In fact they wouldn't even waive it for Stephen Hawking. He had just started his project when he was diagnosed with motor neurone disease and given two years to live. His father petitioned Cambridge University Court to let him graduate if he managed to do enough work and produce a satisfactory thesis in less than three years. He was turned down.

Classes???? Sheesh....

Also, it's an extremely jealously guarded principle that an honorary degree is never a PhD. So you know that the only way to get one of these is to do the work as above. And the idea of doing it twice... not a hope!

Rolfe.
 
Jeff Corey said:
I worked for a Ph.D./M.D. in a primate lab, as an undergraduate. He was into a hot area (at that time) and he had both degrees at 28.
Oh, that's not at all unusual. It's the special nature of the PhD as it exists in my world that makes it extremely unlikely that anyone would volunteer for a second dose.

Rolfe.
 
Rolfe said:
I've never come across any of that in this country. You don't do any courses or classes to get a PhD, you do three years of original research, under a supervisor, then write and submit and get examined on a thesis.

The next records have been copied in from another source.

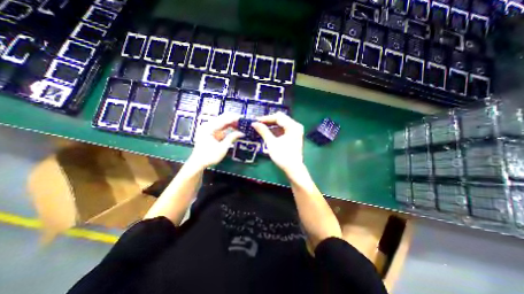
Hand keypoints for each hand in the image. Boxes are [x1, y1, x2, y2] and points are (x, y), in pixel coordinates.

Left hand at [187, 115, 243, 169]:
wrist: (198, 162)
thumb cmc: (209, 156)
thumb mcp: (222, 148)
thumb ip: (232, 138)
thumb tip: (241, 133)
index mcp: (209, 128)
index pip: (224, 119)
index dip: (234, 118)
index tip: (243, 119)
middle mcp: (208, 125)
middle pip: (222, 118)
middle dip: (233, 120)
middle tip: (243, 122)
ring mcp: (208, 128)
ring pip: (222, 122)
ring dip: (231, 123)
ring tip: (240, 126)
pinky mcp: (210, 132)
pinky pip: (220, 127)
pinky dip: (227, 128)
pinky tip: (233, 129)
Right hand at [252, 113, 305, 174]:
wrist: (293, 168)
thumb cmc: (282, 155)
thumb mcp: (271, 142)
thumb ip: (263, 131)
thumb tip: (254, 123)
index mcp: (292, 126)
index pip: (278, 117)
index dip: (266, 118)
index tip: (256, 120)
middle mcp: (296, 126)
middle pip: (280, 118)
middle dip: (269, 121)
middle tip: (258, 123)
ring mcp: (295, 130)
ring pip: (282, 123)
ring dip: (271, 125)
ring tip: (261, 127)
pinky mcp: (293, 135)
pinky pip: (283, 128)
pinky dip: (276, 130)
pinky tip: (268, 132)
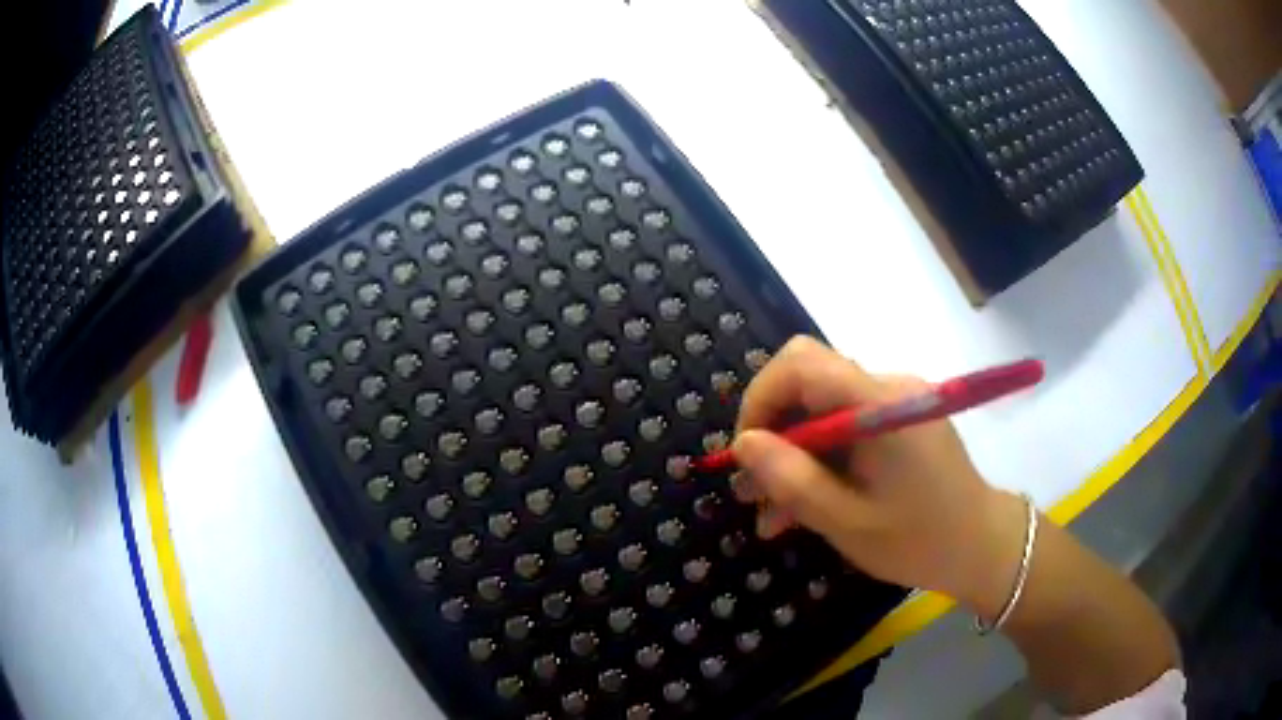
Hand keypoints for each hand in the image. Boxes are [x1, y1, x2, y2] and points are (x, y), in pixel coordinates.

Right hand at [731, 336, 1025, 611]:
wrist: (983, 546)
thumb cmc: (919, 539)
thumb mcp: (847, 522)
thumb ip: (793, 480)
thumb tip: (743, 444)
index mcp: (879, 403)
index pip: (801, 362)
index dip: (761, 398)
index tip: (747, 454)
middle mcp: (887, 387)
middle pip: (808, 385)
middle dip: (772, 435)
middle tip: (753, 494)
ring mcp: (896, 402)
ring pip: (822, 411)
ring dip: (793, 457)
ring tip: (774, 515)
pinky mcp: (901, 420)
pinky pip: (846, 427)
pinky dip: (821, 461)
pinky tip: (809, 505)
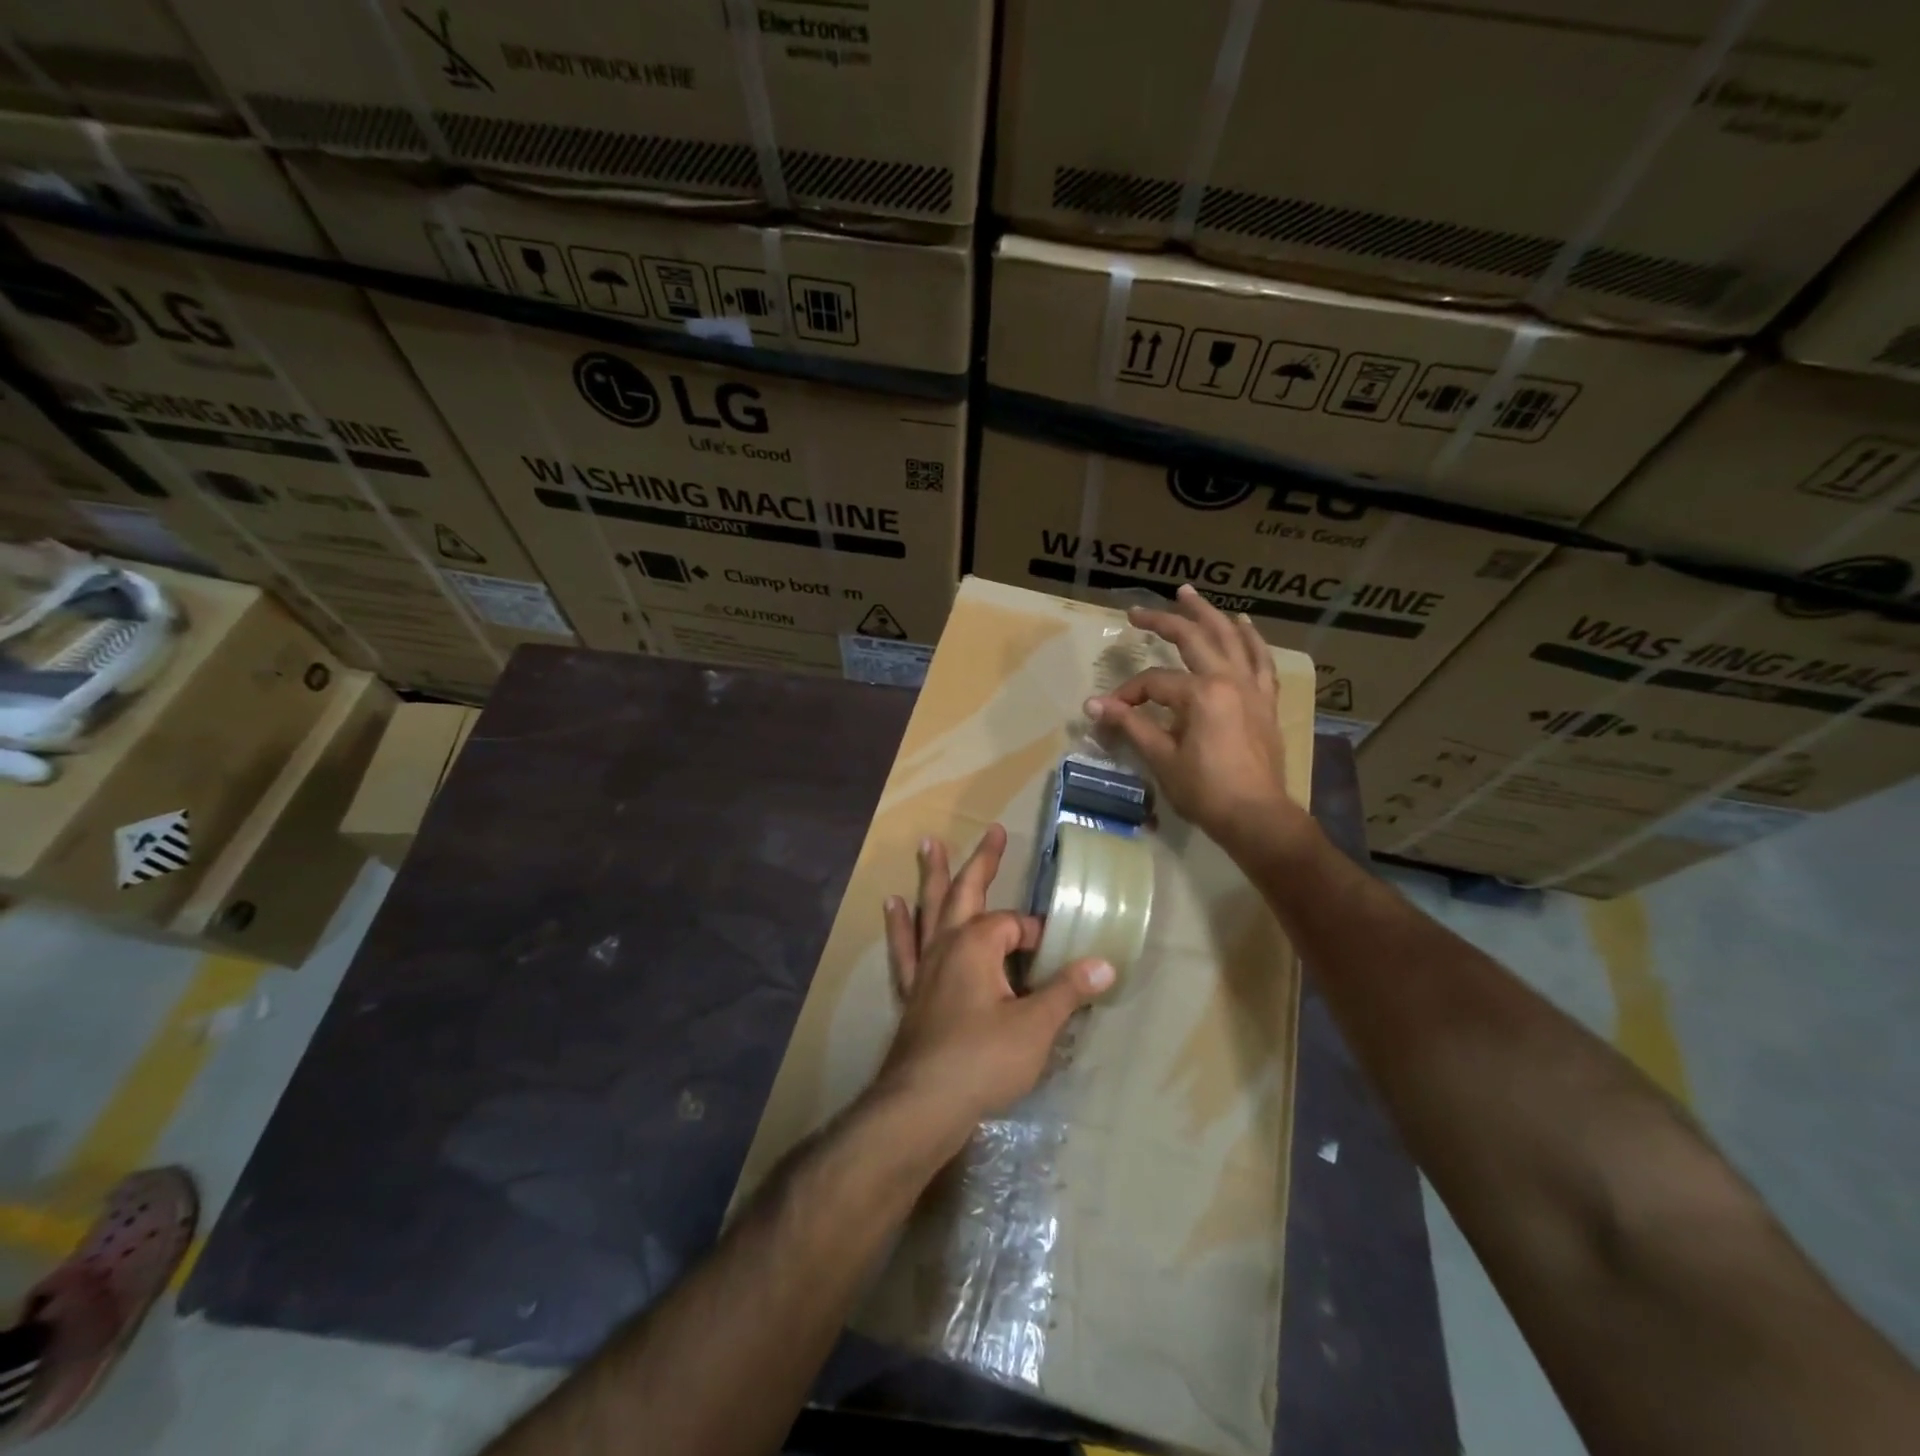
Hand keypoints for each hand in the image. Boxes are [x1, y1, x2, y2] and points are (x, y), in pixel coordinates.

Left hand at [874, 824, 1112, 1158]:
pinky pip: (904, 947)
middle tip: (994, 830)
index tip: (1058, 958)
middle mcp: (947, 944)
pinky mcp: (911, 991)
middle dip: (984, 862)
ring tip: (927, 843)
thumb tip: (1105, 964)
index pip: (1015, 926)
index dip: (1038, 938)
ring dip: (931, 875)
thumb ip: (1067, 991)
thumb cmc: (982, 1060)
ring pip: (929, 909)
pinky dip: (900, 924)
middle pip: (966, 892)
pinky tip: (892, 906)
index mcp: (978, 943)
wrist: (922, 1104)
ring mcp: (924, 966)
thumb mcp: (1036, 1027)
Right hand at [1085, 584, 1309, 854]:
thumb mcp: (1161, 757)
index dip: (1128, 694)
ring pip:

Schools vary. At many schools, it's "relatively" easy to get what we used to call a "staple thesis"; just collect four (or so) semi-related journal articles and bind them as chapters 2-5 of the dissertation. (Chapter 1, of course, is a general introduction to the field, and the conclusion can be anything you want up to and including a recipe for braised duck.) These are more common in the United States than in the UK, in part because you often have much more time, sometimes as much as 10-12 years, to complete the dissertation, and it's much easier to do it part-time. I believe such theses are fairly common in Japanese schools as well.

Similarly, I'm not sure who you think is guarding the "extremely jealously guarded principle that an honorary degree is never a PhD," but a simple search on the phrase "honorary PhD" will find several dozen reasonably reputable universities that are happy to award such.